Slide View : Parallel Computer Architecture and Programming : 15-418/618 Spring 2016

Perf Optimization II: Locality, Communication, & Contention

Previous | Next --- Slide 27 of 70

captainFlint

How is the throughput 1 instruction per cycle in this case? Is it because in one vertical section (one clock cycle) the maximum number of instructions possible is 4? Or is that the bandwidth?

arcticx

@captainFlint: Just look at the time of the end of execution of each instruction, we can see that at each timestamp, there will be one instruction finish. Therefore, the throughput is 1.

randomized

Can anyone please explain pipelining for the load statements (load X[j]) by the 2 worker threads for parts (A) and (B) of Exercise 1?

PandaX

Another good example is GPU rendering pipeline!

bmperez

Well, @randomized, for parts (A) and (B) of exercise 1 that isn't actually pipelining. That is an example of hardware multithreading, which is an orthogonal concept to pipelining.

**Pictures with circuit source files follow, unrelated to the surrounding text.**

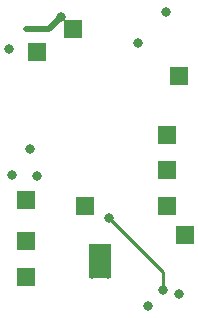
<source format=gbr>
%TF.GenerationSoftware,KiCad,Pcbnew,9.0.2*%
%TF.CreationDate,2025-07-27T20:23:47+02:00*%
%TF.ProjectId,ldo,6c646f2e-6b69-4636-9164-5f7063625858,rev?*%
%TF.SameCoordinates,Original*%
%TF.FileFunction,Copper,L2,Bot*%
%TF.FilePolarity,Positive*%
%FSLAX46Y46*%
G04 Gerber Fmt 4.6, Leading zero omitted, Abs format (unit mm)*
G04 Created by KiCad (PCBNEW 9.0.2) date 2025-07-27 20:23:47*
%MOMM*%
%LPD*%
G01*
G04 APERTURE LIST*
%TA.AperFunction,ComponentPad*%
%ADD10C,0.500000*%
%TD*%
%TA.AperFunction,SMDPad,CuDef*%
%ADD11R,1.900000X2.900000*%
%TD*%
%TA.AperFunction,ComponentPad*%
%ADD12R,1.500000X1.500000*%
%TD*%
%TA.AperFunction,ViaPad*%
%ADD13C,0.800000*%
%TD*%
%TA.AperFunction,Conductor*%
%ADD14C,0.250000*%
%TD*%
%TA.AperFunction,Conductor*%
%ADD15C,0.500000*%
%TD*%
G04 APERTURE END LIST*
D10*
%TO.P,U4,9,GND*%
%TO.N,GND*%
X91500000Y-62900000D03*
X91500000Y-61700000D03*
X91500000Y-60500000D03*
D11*
X90800000Y-61700000D03*
D10*
X90100000Y-62900000D03*
X90100000Y-61700000D03*
X90100000Y-60500000D03*
%TD*%
D12*
%TO.P,ctrl2,1,1*%
%TO.N,Net-(R14-Pad1)*%
X89500000Y-57000000D03*
%TD*%
%TO.P,o1,1,1*%
%TO.N,Net-(U4-OUTA)*%
X96500000Y-57000000D03*
%TD*%
%TO.P,i1,1,1*%
%TO.N,Net-(U4-INA)*%
X84500000Y-60000000D03*
%TD*%
%TO.P,ctrl1,1,1*%
%TO.N,Net-(R12-Pad1)*%
X98000000Y-59500000D03*
%TD*%
%TO.P,o2,1,1*%
%TO.N,Net-(U4-OUTB)*%
X84500000Y-56500000D03*
%TD*%
%TO.P,i2,1,1*%
%TO.N,Net-(U4-INB)*%
X84500000Y-63000000D03*
%TD*%
%TO.P,g2,1,1*%
%TO.N,GND*%
X85500000Y-44000000D03*
%TD*%
%TO.P,g1,1,1*%
%TO.N,GND*%
X88500000Y-42000000D03*
%TD*%
%TO.P,v3,1,1*%
%TO.N,VCC*%
X97500000Y-46000000D03*
%TD*%
%TO.P,tr2,1,1*%
%TO.N,Net-(D1-Pad3)*%
X96500000Y-54000000D03*
%TD*%
%TO.P,tr1,1,1*%
%TO.N,Net-(D1-Pad4)*%
X96500000Y-51000000D03*
%TD*%
D13*
%TO.N,Net-(D1-+)*%
X96161700Y-64149300D03*
X91585000Y-58009700D03*
%TO.N,GND*%
X97500000Y-64500000D03*
X84904600Y-52220200D03*
X85500000Y-54500000D03*
X96373100Y-40561100D03*
X87500000Y-41000000D03*
X83305000Y-54375000D03*
X94840000Y-65447800D03*
X83130000Y-43712000D03*
X94000000Y-43237000D03*
%TD*%
D14*
%TO.N,Net-(D1-+)*%
X96161700Y-62586400D02*
X91585000Y-58009700D01*
X96161700Y-64149300D02*
X96161700Y-62586400D01*
D15*
%TO.N,GND*%
X86500000Y-42000000D02*
X87500000Y-41000000D01*
X84500000Y-42000000D02*
X86500000Y-42000000D01*
%TD*%
M02*

</source>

Pipelining is for a single instruction stream, or "thread". Pipelining works by separating the sub-tasks required to execute an instruction into separate stages. This allows for the latency of individual instructions to be hidden. While one instruction executes, another can begin executing. The purpose of pipelining is to increase the clock frequency, because the amount of work that needs to be done per clock cycle is lower.

Hardware multi-threading, on the other hand, is for multiple instruction streams. This is when the processor shares its resources among 2 or more instruction streams. The basic idea is to have the processor fetch instructions from multiple instruction streams (in an interleaved manner, or at the same time if the processor is superscalar). Then, when one of the threads gets stalled for whatever reason (e.g. cache miss), the other thread can begin running to hide the latency of the first thread. Thus, the processor remains running even if one of the threads is stalled.

In Exercise 1, whenever one of the threads stalled on a cache miss, the other thread began running, using the processor's resources. This allows the latency of the cache miss to be hidden, because the second thread keeps the processor doing useful work while the first thread waits for the memory request to be serviced.

grizt

So just to be clear, what happens with this pipeline when you have a set of threads in a warp that are supposed to all execute in a SIMD-like fashion, and then there is a divergence in the code path? For example,

 if (threadId.x % 2 == 0) {
   doSomething();
 } else {
   doSomethingElse();
 }

We saw that the above would perform much slower because of code divergence since it can no longer act in SIMD. What exactly is happening? Does it just try to execute the threads sequentially, or does it try to partition it into threads that have the same codepath? With respect to the slide above, if "doing something" takes only one cycle, do we see a 4x slowdown, or do the instructions on different threads still get pipelined together so that it only results in the loss of a single cycle per thread?

teamG

I've been thinking about whether breaking an instruction into more subtasks will actually improve the throughput, cause if we were to use the analogy, seems like intuitively, if more cars can be packed closer together, then the throughput is definitely higher.

However, thinking about it using the example above, seems like if were to have 5 smaller tasks, it actually decreases the throughput?

Also, as a followup question, @arcticx, shouldn't the throughput be 9/6? since there were 9 cycles and only 6 instructions finished during that frame?

kayvonf

@teamG. Good question.

If you broke the problem of executing an instruction into, say, 10 smaller steps, then each of those steps could get done in a shorter amount of time. Because of this, architects would be able to increase the clock rate of the processor (shorter clock period) and thus throughput would increase (you'd still be completing one instruction per clock, but the clock rate is higher).

So in the analogy with driving, cutting the road up into many little pieces (aka letting the cars runs closer together) would be like breaking an instruction into many small steps. Each step takes a small amount of time, much like how a car traverses a small part of the road in a short amount of time.

lol

@teamG The throughput is 1 instruction / cycle. You want to look at the steady-state rate, i.e. the limit when you do a large number of instructions. N instructions will complete in N + 3 cycles, so the throughput is N / (N + 3) which in the limit is 1.